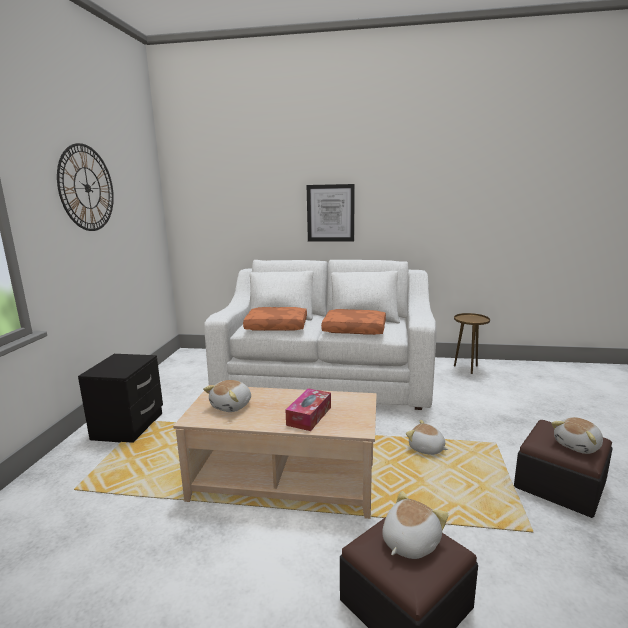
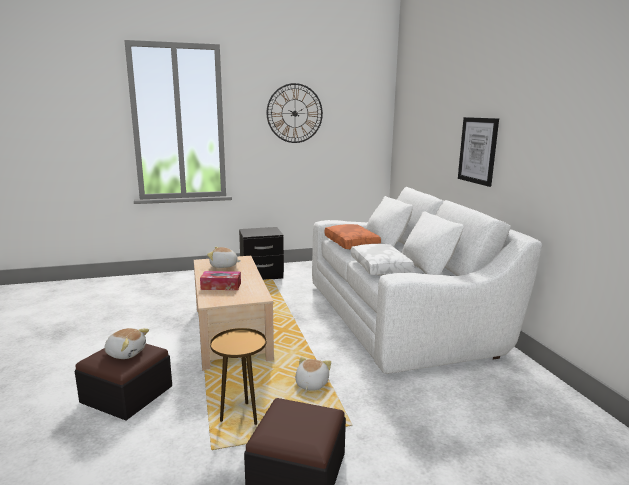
camera: 65 degrees right, 0 degrees up
(355, 329) = (381, 267): orange pillow -> white pillow
(467, 368) = (541, 395): brown side table -> brown side table (241, 416)
(578, 445) = (287, 429): plush toy -> none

**Problem to solve:**
Once the line containing "(355, 329) = (381, 267): orange" is found, output it and each line after it through the end of the listing above, exactly, with nothing else.

**Exercise output:**
(355, 329) = (381, 267): orange pillow -> white pillow
(467, 368) = (541, 395): brown side table -> brown side table (241, 416)
(578, 445) = (287, 429): plush toy -> none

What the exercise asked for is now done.